Google DeepMind has made public a new AI model, Gemini 2.5 Computer Use, capable of interacting with web and mobile user interfaces by mimicking human actions such as clicking, typing and scrolling. The model is now available in preview through the Gemini API, via Google AI Studio and Vertex AI, allowing developers to build agents that can directly operate interfaces otherwise inaccessible via backend APIs.
The model rests on the visual reasoning and comprehension capacity built into Gemini 2.5 Pro, extended with a specialized “computer_use” tool. Developers feed it a prompt, a screenshot of the interface state, and the history of previous actions; the model returns discrete UI actions, which are executed by client-side code, triggering a new visual state loop. The process continues until the task is completed, an error arises or a safety halts execution. Google says this architecture delivers lower latency in web and mobile benchmarks compared with alternatives.
Gemini 2.5 Computer Use supports actions such as navigation to URLs, domain-level clicking, drag-and-drop, dropdown manipulation, scrolls and text entry. It can also conditionally request user confirmation for risky actions such as purchases or system changes. Google emphasises multi-layered safety guardrails: a per-step safety service checks each action before execution, and developers can impose system instructions limiting or disabling certain actions.
Internal Google teams have already deployed this model in tools like Project Mariner, the Firebase Testing Agent, and AI Mode within Search. Early testers from outside the company report gains in speed and reliability. One automation platform noted performance improvements up to 18 percent in complex tasks; another described it as often operating 50 percent faster than competing systems in interface interactions.
The competitive pressure on agentic AI architectures is significant. Anthropic introduced a Computer Use capability for its Claude model last year, and OpenAI’s ChatGPT Agent now runs with virtual computer-level control including code execution. Google’s approach limits control to the browser/mobile layer rather than full OS access, narrowing attack surface but potentially restricting versatility.

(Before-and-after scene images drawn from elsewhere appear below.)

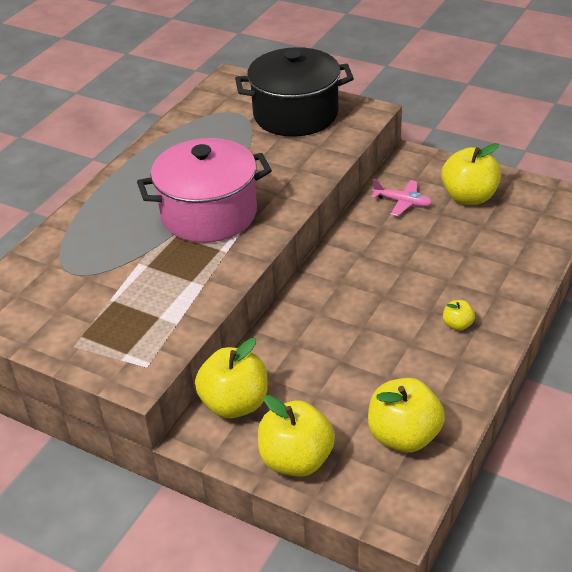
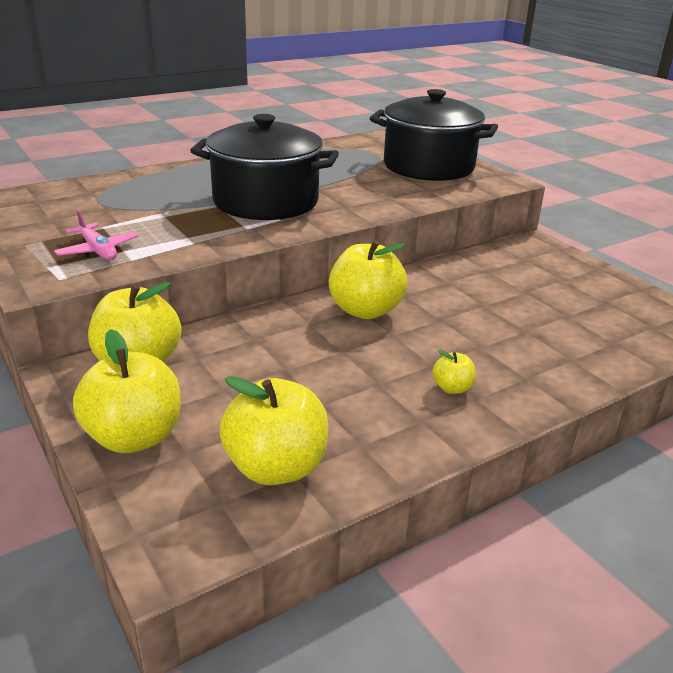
camera: 25 degrees right, 10 degrees down
(209, 214) = (265, 202): pink pot -> black pot
(402, 202) = (491, 271): pink plane -> pink plane (98, 250)
(469, 197) = (572, 289): yellow apple -> yellow apple (365, 310)

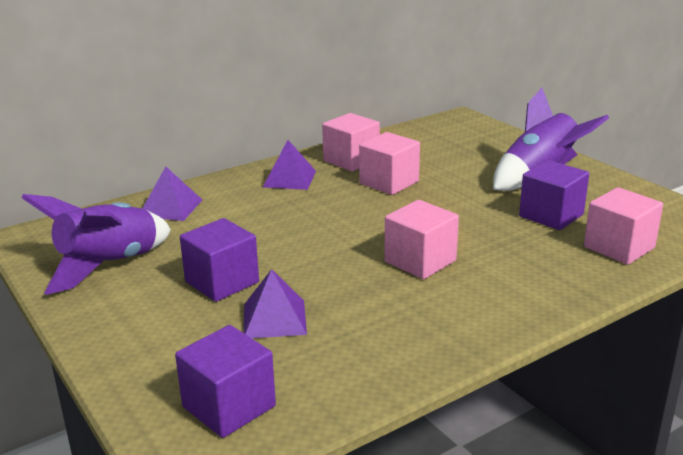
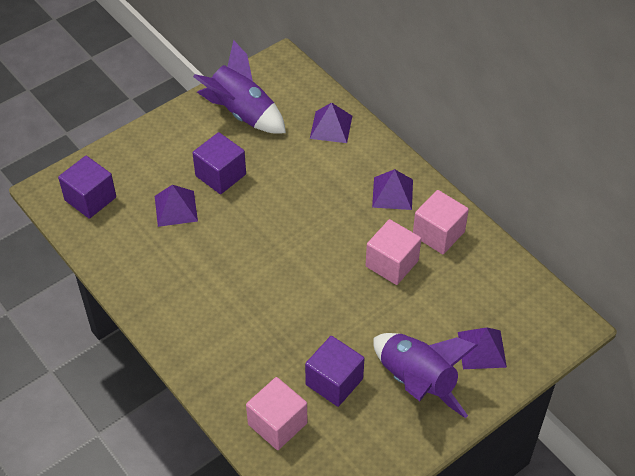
camera: 85 degrees right, 25 degrees up
(420, 261) = (251, 286): pink cube -> none
(493, 150) = (482, 349): none -> purple pyramid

Benchmark results, partly self-reported and validated via the Browserbase evaluation suite, show Gemini 2.5 Computer Use outpaces rivals on metrics such as Online-Mind2Web and WebVoyager. In tests, it achieved notably higher success rates than Claude and OpenAI agents at equivalent latency. The model does not yet support direct file system operations or desktop OS control.
Complementary advancements in open research also signal rising competition. A new technical report describes UI-Venus, an open-source UI agent developed using reinforcement tuning on a multimodal model backbone; it achieves state-of-the-art grounding and navigation success without requiring massive training datasets, underscoring that UI agent research is accelerating.
Yet challenges remain. Real-world digital environments can present dynamic layouts, CAPTCHAs, session timeouts and unpredictable UX changes, which can break agent loops. An evaluation from Carnegie Mellon earlier this year found that even top-tier AI agents struggle with robust business automation tasks in messy real-world settings. Some industry observers caution that deployment viability in complex workflows still faces hurdles in error tracking, fallback logic and interpretability.